**Objective 1**
Edit the announcement about The Missing Books by writing out again its passage starting at "The Missing Books is a living" and ending at "missing books found.", with "living document" changed to "evolving document".

Now Available: The Missing Books by Scott Esposito

missing-books-web-1000

The Missing Books is a curated directory of books that do not exist, but should.

Featuring missing books from: Cormac McCarthy, the Oulipo, Margaret Atwood, Stephen King, JM Coetzee, Roberto Bolaño, Vladimir Nabokov, Mario Bellatín, Jose Saramago, Philip K. Dick, Christian Bök, Kenneth Goldsmith, Gerald Murnane, Jorge Luis Borges, László Krasznahorkai, Edouard Levé. Nearly 100 titles in all.

In its pages you will find: an infinite book; a book nobody can read; an unwritten book worth $5 million; a book written on skin; a universal dictionary; a book of 25,000 pages; a missing book that will be found in 100 years.

The Missing Books is a living document. It will be updated and re-released as new missing books are discovered, and as a circumstance render missing books found.

Anyone who purchases a copy of The Missing Books also receives the right to receive for free all future versions of it that I release.

available as a downloadable ePub file and PDF file

Kindle ($4.99)

**Stored rows**
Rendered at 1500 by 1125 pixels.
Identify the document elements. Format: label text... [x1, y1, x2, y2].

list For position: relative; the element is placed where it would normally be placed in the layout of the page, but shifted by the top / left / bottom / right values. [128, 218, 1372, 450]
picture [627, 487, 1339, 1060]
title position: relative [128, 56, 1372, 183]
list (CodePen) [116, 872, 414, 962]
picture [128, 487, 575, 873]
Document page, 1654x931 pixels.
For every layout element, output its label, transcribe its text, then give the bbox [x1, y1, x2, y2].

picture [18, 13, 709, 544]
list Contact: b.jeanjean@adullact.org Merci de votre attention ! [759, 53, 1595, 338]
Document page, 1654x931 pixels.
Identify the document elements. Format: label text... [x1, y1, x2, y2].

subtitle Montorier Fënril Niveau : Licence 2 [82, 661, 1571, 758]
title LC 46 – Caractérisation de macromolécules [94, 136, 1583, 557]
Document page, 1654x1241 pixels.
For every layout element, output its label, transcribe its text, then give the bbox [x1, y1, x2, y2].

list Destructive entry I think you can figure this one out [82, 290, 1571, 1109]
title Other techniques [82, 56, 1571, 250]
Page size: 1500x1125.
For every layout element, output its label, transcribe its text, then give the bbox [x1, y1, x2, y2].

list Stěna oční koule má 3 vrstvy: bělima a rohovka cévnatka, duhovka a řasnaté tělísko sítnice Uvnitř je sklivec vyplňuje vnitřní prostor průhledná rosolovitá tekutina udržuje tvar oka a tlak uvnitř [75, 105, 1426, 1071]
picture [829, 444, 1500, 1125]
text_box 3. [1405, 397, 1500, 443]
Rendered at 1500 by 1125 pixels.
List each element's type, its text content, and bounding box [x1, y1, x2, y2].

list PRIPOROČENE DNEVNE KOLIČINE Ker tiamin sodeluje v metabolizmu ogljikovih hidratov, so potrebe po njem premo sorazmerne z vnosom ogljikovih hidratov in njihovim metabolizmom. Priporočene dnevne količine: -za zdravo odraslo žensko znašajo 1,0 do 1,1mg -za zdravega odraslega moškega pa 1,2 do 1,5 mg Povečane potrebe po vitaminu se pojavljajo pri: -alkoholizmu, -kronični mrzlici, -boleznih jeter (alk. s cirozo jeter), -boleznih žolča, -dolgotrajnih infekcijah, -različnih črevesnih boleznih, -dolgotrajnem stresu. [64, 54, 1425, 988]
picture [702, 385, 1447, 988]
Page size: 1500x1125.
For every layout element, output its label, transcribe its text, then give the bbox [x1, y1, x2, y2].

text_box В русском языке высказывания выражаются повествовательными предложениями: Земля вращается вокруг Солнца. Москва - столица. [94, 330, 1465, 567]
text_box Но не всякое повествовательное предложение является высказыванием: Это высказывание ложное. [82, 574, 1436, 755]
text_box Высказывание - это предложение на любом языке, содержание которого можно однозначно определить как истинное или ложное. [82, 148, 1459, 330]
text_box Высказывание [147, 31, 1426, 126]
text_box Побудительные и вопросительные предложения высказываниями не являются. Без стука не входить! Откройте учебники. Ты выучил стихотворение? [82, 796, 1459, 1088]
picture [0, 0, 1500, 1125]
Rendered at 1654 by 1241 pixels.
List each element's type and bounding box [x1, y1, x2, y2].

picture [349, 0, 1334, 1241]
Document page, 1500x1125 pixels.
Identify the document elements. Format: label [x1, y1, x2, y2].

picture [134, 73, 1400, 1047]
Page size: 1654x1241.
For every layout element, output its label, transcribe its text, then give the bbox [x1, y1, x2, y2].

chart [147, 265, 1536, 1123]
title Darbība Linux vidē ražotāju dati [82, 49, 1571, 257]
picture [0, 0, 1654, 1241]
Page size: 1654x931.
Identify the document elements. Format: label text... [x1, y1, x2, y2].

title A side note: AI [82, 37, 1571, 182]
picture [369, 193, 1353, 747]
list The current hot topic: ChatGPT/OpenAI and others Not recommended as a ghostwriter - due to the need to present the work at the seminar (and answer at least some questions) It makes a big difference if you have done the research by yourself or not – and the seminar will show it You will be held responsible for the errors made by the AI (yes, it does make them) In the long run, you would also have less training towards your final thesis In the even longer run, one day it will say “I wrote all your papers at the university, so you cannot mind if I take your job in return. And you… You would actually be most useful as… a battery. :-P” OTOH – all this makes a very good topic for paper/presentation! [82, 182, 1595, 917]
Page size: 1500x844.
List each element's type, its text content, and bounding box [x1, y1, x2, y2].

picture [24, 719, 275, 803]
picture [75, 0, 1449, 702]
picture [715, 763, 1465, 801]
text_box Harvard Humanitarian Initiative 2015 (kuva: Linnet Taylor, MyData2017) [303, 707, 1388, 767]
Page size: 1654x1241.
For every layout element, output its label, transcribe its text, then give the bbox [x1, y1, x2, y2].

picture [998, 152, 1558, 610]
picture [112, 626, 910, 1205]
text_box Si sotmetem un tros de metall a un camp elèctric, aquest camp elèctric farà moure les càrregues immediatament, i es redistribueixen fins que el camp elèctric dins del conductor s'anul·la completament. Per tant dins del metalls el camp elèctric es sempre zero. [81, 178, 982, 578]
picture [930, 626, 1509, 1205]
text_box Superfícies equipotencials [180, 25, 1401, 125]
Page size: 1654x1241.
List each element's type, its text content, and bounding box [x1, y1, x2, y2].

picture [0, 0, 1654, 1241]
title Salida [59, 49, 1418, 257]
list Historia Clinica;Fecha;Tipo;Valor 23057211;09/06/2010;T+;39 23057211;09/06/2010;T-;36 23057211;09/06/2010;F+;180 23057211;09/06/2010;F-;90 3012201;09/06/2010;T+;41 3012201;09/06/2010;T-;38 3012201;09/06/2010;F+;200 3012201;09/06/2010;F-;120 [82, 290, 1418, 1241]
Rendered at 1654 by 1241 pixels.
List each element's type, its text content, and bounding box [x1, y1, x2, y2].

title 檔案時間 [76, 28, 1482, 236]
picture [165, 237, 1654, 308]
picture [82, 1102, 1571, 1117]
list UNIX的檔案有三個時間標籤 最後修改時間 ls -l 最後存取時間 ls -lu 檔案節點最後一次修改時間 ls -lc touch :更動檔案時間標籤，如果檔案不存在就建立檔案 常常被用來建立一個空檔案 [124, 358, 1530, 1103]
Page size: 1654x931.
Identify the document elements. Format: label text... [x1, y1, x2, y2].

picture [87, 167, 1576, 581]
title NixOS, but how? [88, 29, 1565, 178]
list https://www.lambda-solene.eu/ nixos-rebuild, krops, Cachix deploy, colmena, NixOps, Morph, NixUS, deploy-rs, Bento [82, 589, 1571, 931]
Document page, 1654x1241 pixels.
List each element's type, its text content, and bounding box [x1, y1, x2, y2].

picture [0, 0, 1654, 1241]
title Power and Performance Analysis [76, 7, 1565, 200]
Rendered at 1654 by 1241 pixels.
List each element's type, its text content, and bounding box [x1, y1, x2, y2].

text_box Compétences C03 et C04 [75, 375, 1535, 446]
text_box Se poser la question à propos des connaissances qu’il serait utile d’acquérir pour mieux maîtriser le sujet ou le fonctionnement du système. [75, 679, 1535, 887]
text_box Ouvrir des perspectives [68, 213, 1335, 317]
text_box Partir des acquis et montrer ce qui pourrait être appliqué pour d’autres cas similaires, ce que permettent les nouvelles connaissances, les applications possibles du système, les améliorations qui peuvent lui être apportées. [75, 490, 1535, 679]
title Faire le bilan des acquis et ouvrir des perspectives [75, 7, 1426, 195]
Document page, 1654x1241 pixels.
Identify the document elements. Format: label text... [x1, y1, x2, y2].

**Objective 2**
Return the listing word for word, starting at its first line and ending at the line that contains "title LC 46", both included.

**Solution 1**
The Missing Books is a evolving document. It will be updated and re-released as new missing books are discovered, and as a circumstance render missing books found.

**Solution 2**
Rendered at 1500 by 1125 pixels.
Identify the document elements. Format: label text... [x1, y1, x2, y2].

list For position: relative; the element is placed where it would normally be placed in the layout of the page, but shifted by the top / left / bottom / right values. [128, 218, 1372, 450]
picture [627, 487, 1339, 1060]
title position: relative [128, 56, 1372, 183]
list (CodePen) [116, 872, 414, 962]
picture [128, 487, 575, 873]
Document page, 1654x931 pixels.
For every layout element, output its label, transcribe its text, then give the bbox [x1, y1, x2, y2].

picture [18, 13, 709, 544]
list Contact: b.jeanjean@adullact.org Merci de votre attention ! [759, 53, 1595, 338]
Document page, 1654x931 pixels.
Identify the document elements. Format: label text... [x1, y1, x2, y2].

subtitle Montorier Fënril Niveau : Licence 2 [82, 661, 1571, 758]
title LC 46 – Caractérisation de macromolécules [94, 136, 1583, 557]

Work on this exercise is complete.